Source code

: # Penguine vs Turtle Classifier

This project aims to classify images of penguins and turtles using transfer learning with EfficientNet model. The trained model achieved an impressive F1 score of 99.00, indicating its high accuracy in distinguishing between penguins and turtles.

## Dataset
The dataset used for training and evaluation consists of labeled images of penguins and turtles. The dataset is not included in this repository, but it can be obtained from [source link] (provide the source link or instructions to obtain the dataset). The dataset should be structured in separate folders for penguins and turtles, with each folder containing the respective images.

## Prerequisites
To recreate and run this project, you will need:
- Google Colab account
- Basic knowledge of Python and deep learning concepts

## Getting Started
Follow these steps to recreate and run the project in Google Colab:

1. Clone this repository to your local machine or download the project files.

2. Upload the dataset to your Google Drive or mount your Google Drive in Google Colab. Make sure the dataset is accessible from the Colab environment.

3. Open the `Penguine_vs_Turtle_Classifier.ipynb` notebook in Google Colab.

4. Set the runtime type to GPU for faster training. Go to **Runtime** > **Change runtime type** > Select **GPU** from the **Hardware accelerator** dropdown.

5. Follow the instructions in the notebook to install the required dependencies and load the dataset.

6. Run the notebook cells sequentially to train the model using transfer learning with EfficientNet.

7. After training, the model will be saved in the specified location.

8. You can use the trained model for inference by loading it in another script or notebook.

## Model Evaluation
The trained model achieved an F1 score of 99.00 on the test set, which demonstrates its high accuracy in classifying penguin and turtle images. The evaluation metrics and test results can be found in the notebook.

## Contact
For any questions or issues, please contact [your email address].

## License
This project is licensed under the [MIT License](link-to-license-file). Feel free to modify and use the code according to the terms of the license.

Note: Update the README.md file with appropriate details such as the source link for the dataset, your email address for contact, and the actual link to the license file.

**Task to complete:** Gather all lines of the records that include the word "Colab".

**Output for this exercise:**
- Google Colab account
Follow these steps to recreate and run the project in Google Colab:
2. Upload the dataset to your Google Drive or mount your Google Drive in Google Colab. Make sure the dataset is accessible from the Colab environment.
3. Open the `Penguine_vs_Turtle_Classifier.ipynb` notebook in Google Colab.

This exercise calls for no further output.